§ Assignment
Collect every line of the material below that contains the word "menus". Case counts, so only lines matching that capitalization qualify.

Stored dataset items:
Content starts
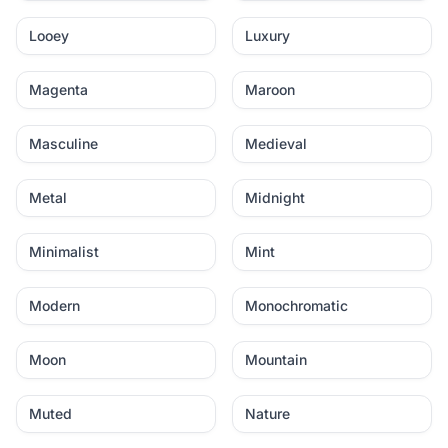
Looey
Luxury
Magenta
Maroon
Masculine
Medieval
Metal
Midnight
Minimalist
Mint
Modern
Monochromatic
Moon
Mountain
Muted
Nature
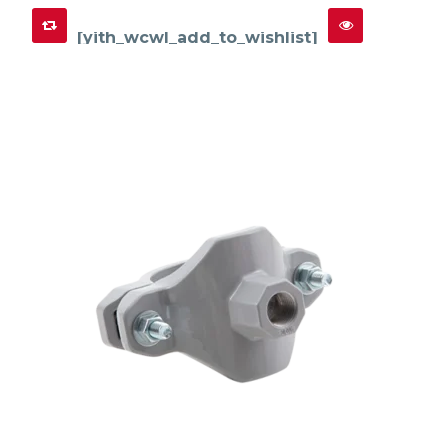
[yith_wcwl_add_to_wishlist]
Content ends
Content starts
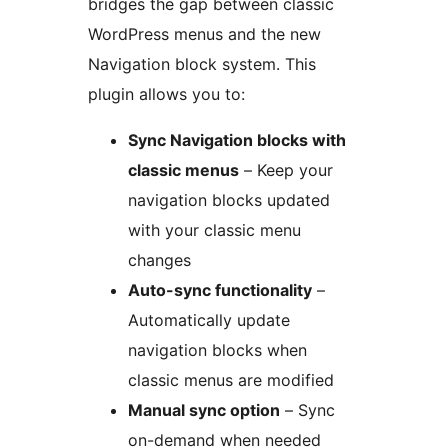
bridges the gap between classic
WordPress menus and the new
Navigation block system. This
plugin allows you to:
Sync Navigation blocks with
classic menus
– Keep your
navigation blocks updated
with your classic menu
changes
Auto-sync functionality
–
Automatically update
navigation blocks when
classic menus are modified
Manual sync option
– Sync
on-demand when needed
Content ends
§ Exercise response
WordPress menus and the new
classic menus
classic menus are modified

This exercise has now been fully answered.